Hotman Paris Protes Pajak Hiburan Naik 40%-75%, Ini Kata DJP Kemenkeu

ANTARA FOTO/Fakhri Hermansyah/foc.
Pengacara Hotman Paris Hutape saat mendatangi lokasi debat ketiga Pilpres 2024 di Istora Senayan, Jakarta, Minggu (7/1/2024). Debat kali ini bertemakan pertahanan, keamanan, hubungan internasional, globalisasi, geopolitik, dan politik luar negeri.
9/1/2024, 11.11 WIB

Pengacara kondang, Hotman Paris, melalui unggahan dalam akun Instagramnya memproteskan pajak pariwisata di Bali yang naik mencapai 40%-75%. Pajak yang dimaksud adalah Pajak Barang dan Jasa Tertentu (PBJT) untuk jasa hiburan pada bisnis diskotik, karaoke, kelab malam, bar, dan mandi uap atau spa.

Hotman Paris adalah salah satu pemilik bisnis hiburan seperti diskotek dan Atlas Beach Club di Bali.

“Mulai heboh di Bali! Pajak di bayar customer yang naik 40% sampai 75%! Pajak tertinggi di dunia! Siap-siap PHK dalam bidang bisnis pariwisata,” tulis Hotman Paris dalam unggahan akun pribadi Instagram miliknya @ Hotmanparisofficial, dikutip Selasa (9/1).

Melihat akun Instagram nya, pengacara kondang ini beberapa kali mengunggah postingan terkait protesnya terhadap kebijakan pajak tersebut. Bahkan ia membandingkan dengan negara Thailand yang justru turunkan pajak hiburan hingga 5%.

“Turis Thailand meningkat terus! Jika pariwisata menurun, maka masyarakat yang sengsara!
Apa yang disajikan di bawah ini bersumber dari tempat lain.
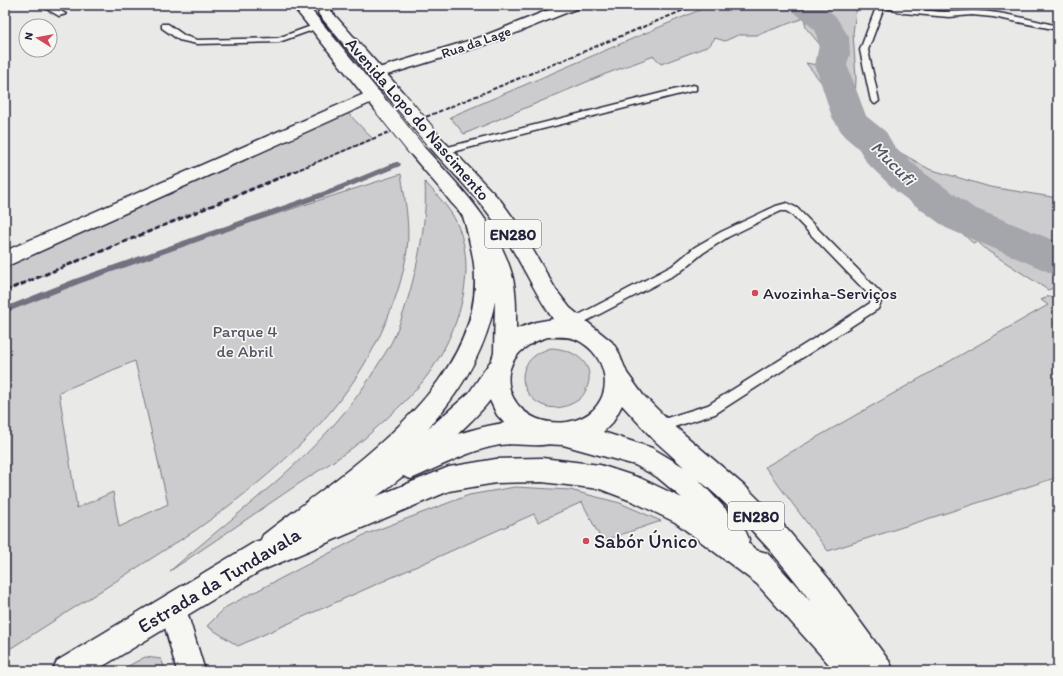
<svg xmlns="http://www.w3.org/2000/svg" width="1063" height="676" font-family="Itim,sans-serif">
	<rect width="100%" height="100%" fill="#e9e9e7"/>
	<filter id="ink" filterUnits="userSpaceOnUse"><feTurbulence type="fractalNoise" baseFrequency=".025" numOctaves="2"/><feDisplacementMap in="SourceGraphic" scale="8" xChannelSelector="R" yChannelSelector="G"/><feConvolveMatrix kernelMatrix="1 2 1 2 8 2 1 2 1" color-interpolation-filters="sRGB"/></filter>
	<g filter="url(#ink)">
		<path fill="#ccccce" stroke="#777784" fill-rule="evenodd" d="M711,5H857L853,33L856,79L855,102L862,120L880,141L929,169L990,187L1058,198V291L1053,288L1048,290L988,251L977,241L973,243L840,124L849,117L806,63L828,67L827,53L806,28L804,18L757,35H738L725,41L715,38L709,46L661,64L654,56L603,75L464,134L450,117Z
			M343,108L373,139L5,291V259Z
			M401,174C405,199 410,225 407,250C404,273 397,295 388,317C351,409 275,474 196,530L5,652V310C135,258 267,217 401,174ZM135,361L168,504L119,527L113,492L77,508L59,392Z
			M425,182C434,192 444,202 452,214C482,265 459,332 427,376C410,399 386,419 365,438C341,458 311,475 285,493C247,519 209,545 170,571C243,507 329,449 379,363C384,355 390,346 394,337C404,315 410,292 416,268C422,240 427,211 425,182Z
			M1049,296L1054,299L1058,297V477L828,551L765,467L1048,305L1041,300Z
			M551,348C574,349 598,364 586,390C583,397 578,401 571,404C531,423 497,364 551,348Z
			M515,487L570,490L620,503L661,521L602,541L582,502L538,522L534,514L238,646L207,626L226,607L364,535L469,495Z
			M145,657L161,659L166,671H119Z"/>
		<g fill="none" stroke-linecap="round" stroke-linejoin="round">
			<path fill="#71717f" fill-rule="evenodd" d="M396,162H398L401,164L400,166L332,194L81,283L5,313V307L75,279L328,190Z"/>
			<path fill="#a5a5ac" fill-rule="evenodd" d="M788,5H823L836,17L849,37L850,54L847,65L866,116L886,132L894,146L923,172L974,208L1058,242V276L946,228L897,192L867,163L859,149L844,136L832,117L815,65L819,45L815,30L793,11Z"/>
			<g stroke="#22223b" stroke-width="3">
				<path id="lane" d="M40,5H50L66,14L59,16Z
					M338,5H353L323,12L319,10Z
					M877,5C895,5 914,10 932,11C946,13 959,11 973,11C1001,11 1030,20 1058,26V30L993,17L972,15L949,17L903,13L884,7L868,50L879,101L875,104L871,101L860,50Z
					M162,24H168L185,36L197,40L278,38L314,25L321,27L279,42L197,44L179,40L162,28Z
					M693,85L696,86V90L444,154L440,151L444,148Z
					M787,203L797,208L882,294L883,297L878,309L715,414L658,432L654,430L652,426L654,422L708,405L858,311L870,303L872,298L791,214L786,211H781L728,237L703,253L680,272L577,326H569L568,323L569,320L672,266L695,247L721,232L776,206Z"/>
			</g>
			<g stroke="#22223b" stroke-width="3">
				<path id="street" d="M561,5H580L578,8L491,43L377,78L372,76L369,73L372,70L481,37Z
					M373,90L379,91L381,95L379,99L5,267V251Z
					M173,596L183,599L205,671H177L160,609L163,599Z"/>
			</g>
			<g stroke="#22223b" stroke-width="3">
				<path id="secondary" d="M498,359L506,362L509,369C496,397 480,413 458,434C487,425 527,415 556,426L559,434L556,442C538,449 519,442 500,445C469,450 440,467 411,479L403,476C380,494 354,515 326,527L317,523L313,514L317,505L361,477L437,421L469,393L490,362Z
					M265,539L275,542L278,552L275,562L95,671H52L57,661L255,542Z"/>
			</g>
			<g stroke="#22223b" stroke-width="3">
				<path id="primary" d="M292,5H307L389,104L391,108L389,112L383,113L377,112Z
					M325,9L330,10L406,96L408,100L406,104L400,105L394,104L320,16L318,13L320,10Z
					M434,135L440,137L501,201L519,226L556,290L570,308L612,342L618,351L627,373L643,395L672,424L748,489L780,521L829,579L889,661L894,671H835L757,584L675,522L634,502L600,489L542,482L496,483L449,491L251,575L241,571L237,561L241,551L259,544L263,535C349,468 505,373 470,244C468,235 466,225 463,217C460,211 454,206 450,201C437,184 422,168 409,152L406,148L409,144L415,142L421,144C455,182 494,219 510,268C517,288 516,309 516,329L536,322L553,319C535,293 522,264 505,237C484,203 454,175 428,145L425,141L428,137ZM495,301L494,353L486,378L487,394L497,415L507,426L520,435L543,444L563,445L635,465L657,477L682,498L640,478L600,465L542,458L496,459L449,467L330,515C402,459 478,395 495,301ZM548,337C556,337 567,336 575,339C602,350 616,386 594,409C586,417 578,420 567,422C506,430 482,355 548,337ZM622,405L654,440L684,467L652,448L603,432L613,422ZM698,479C740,515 778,556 811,602L767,553L756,550L748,543L749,539L745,530Z"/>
			</g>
			<use href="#lane" fill="#f6f6f2" fill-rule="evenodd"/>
			<use href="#street" fill="#f6f6f2" fill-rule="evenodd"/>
			<use href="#secondary" fill="#f6f6f2" fill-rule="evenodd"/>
			<use href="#primary" fill="#f6f6f2" fill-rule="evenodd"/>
			<path stroke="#22223b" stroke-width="2" stroke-dasharray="4.5 2" stroke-linecap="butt" d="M288,174L696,5"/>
			<path stroke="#22223b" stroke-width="3" stroke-dasharray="5.5 3" stroke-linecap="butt" d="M5,291L291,173"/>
			<g stroke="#22223b" stroke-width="18" stroke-linecap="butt">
				<path id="primary-bridge" d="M400,100L434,141
					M383,108L415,148"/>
			</g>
			<use href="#primary-bridge" stroke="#f6f6f2" stroke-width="16"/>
		</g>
	</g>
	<g fill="#d1495b" stroke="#f6f6f2" stroke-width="1.5">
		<circle cx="755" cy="293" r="4"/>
		<circle cx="586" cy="541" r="4"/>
	</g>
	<g text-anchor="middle" stroke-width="3.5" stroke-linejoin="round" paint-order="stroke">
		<g font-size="14" fill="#22223b" stroke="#f6f6f2">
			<text transform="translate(476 42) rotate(-19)" y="5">Rua da Lage</text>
		</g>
		<g fill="#f6f6f2" stroke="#626272" stroke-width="1">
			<rect x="485" y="220" width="56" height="28" rx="3"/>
			<rect x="728" y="502" width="56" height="28" rx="3"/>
		</g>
		<g font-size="16" font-weight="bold" fill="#22223b">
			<text x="513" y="240">EN280</text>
			<text x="756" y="522">EN280</text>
		</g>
		<g font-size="17" fill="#22223b" stroke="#f6f6f2">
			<text transform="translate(418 119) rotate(49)" y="6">Avenida Lopo do Nascimento</text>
		</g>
		<g font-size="17" fill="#22223b" stroke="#f6f6f2" text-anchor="start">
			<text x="763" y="299">Avozinha-Serviços</text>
		</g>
		<g font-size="17" fill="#555567" stroke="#f6f6f2">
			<text x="245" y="337">Parque 4<tspan x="245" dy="20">de Abril</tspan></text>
		</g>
		<g font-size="18" font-style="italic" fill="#565668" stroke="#f6f6f2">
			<text transform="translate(893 163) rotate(45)" y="6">Mucufi</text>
		</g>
		<g font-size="20" fill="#22223b" stroke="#f6f6f2" text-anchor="start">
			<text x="594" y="548">Sabór Único</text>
		</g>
		<g font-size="20" fill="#22223b" stroke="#f6f6f2">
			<text transform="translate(219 580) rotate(-31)" y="7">Estrada da Tundavala</text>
		</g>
	</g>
	<rect width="1063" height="676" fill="none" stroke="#f6f6f2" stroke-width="20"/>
	<rect x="10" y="10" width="1043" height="656" fill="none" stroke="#22223b" stroke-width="1.5" filter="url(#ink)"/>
	<g transform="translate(38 38) rotate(281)"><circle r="19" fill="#f6f6f2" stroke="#a1a1a9"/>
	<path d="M0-3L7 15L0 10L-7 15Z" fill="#d1495b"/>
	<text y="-6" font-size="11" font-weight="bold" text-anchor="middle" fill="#22223b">N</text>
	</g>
</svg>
Aduh Bali baru pulih dari corona sekarang ada ancaman pajak yang buat turis pilih negara lain,” ujarnya.

DJP Kemenkeu Buka Suara

Direktorat Jenderal Pajak Kementerian Keuangan memberikan penjelasan terkait dengan tarif pajak hiburan yang diprotes Hotman Paris tersebut.

Direktur Penyuluhan, Penyuluhan, Pelayanan, dan Hubungan Masyarakat DJP Dwi Astuti mengatakan, penerapan tarif pajak yang tergolong PBJT untuk jasa hiburan pada diskotik, karaoke, kelab malam, bar, dan mandi uap/spa itu sudah sepenuhnya menjadi kewenangan daerah.

"Pajak hiburan pemda ya," kata Dwi saat ditemui di Jakarta, Senin (8/1).

Dwi menekankan, kewenangan diserahkan kepada peemrintah daerah karena sudah diatur dalam Undang-Undang Nomor 1 Tahun 2022 tentang Hubungan Keuangan antara pemerintah pusat dan pemerintah daerah (HKPD).

Dengan demikian, DJP tak ada peran untuk mengevaluasi ataupun mengawasi besarannya sesuai kondisi ekonomi nasional. “Itu sudah mutlak sesuai HKPD, tidak diatur pemerintahan pusat, semua kewenangan pemerintah daerah,” ujarnya.

Sebagai informasi, dalam Pasal 58 ayat 2 UU HKPD, disebutkan bahwa besaran PBJT atas jasa hiburan termasuk di antaranya jasa hiburan diskotek, karaoke, kelab malam, bar, dan mandi uap/spa ditetapkan paling rendah 40%, dan paling tinggi 75%.